Tommy Taplow
London
Curmudgeon
Los Angeles
After visiting the pyramids and sphinx by day, we made a point of returning at night for the son et lumiére. That was 25 years ago. I researched online just now and discovered that the show is still presented. I remember enjoying it. You might also consider going to see the world’s oldest step pyramid at Saqqara, 12 miles south of Cairo. When I was there, oh so long ago, we were at liberty just to wander through the ruins, ogling hieroglyphics. I understand that the new Imhotep Museum has just opened on the site, too.

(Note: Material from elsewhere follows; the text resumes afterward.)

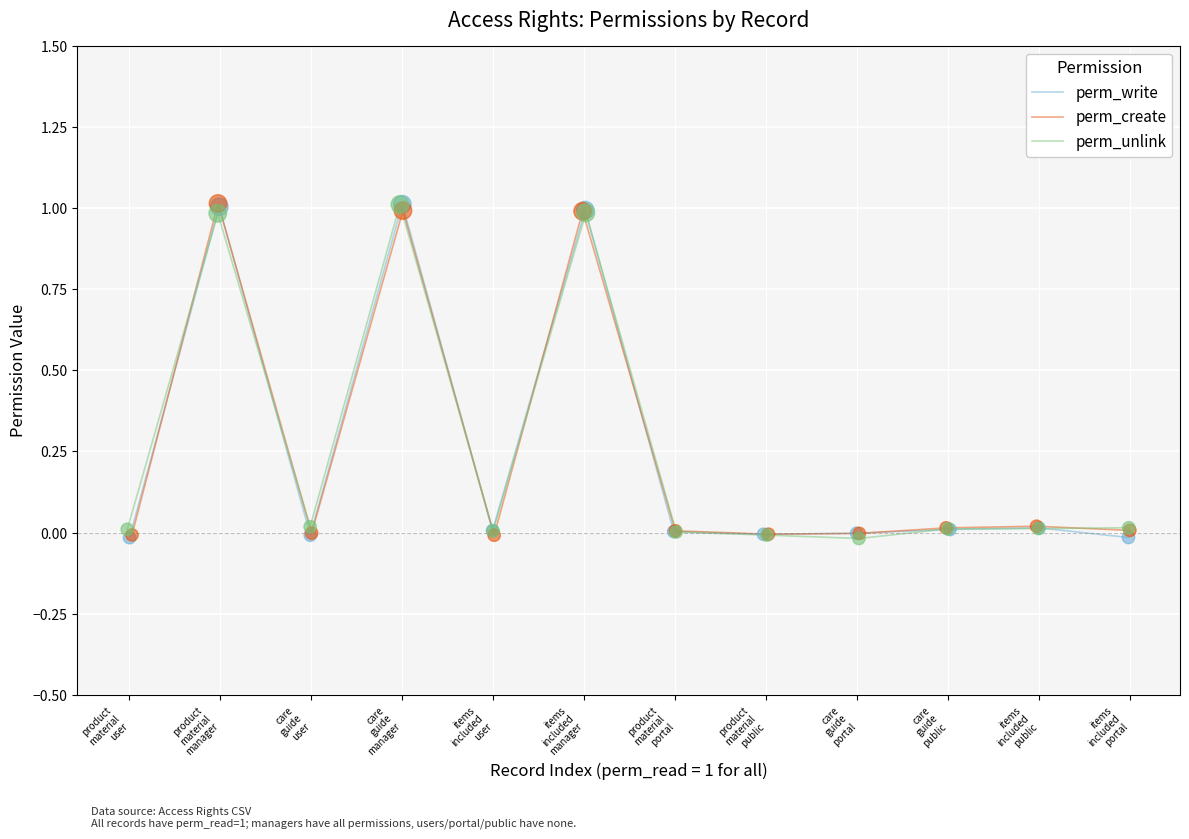

Which series reaches the minimum Y coordinate?

perm_unlink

When you’re in Cairo, you can’t miss the Nile. It is the ribbon of life running through the desert. We went to a hillside Coptic monastery outside of Cairo. Looking back towards the city from that perspective, it was a striking scene. In the foreground stretched rugged desert. At the point marking the end of the irrigation ditches, there was an abrupt line of green. Therebeyond was a succession of bands: a thin strip of green running parallel to the river; next, the Nile itself; next, another thin strip of green on the other side of the river; and then, once again, desert extending all the way to the horizon. Makes me thirsty just writing about it.
Tommy Taplow
London
You have a lovely poetic style of writing, are you a some sort of poet or author? Just curious
Curmudgeon
Los Angeles
Nope. I’m a part-time psychotherapist and a part-time opera singer. I love words. I ingest them voraciously, ponder them incessantly, and dispense them rhapsodically. I love silences, too: in therapy, in opera, in my brain, in my mouth.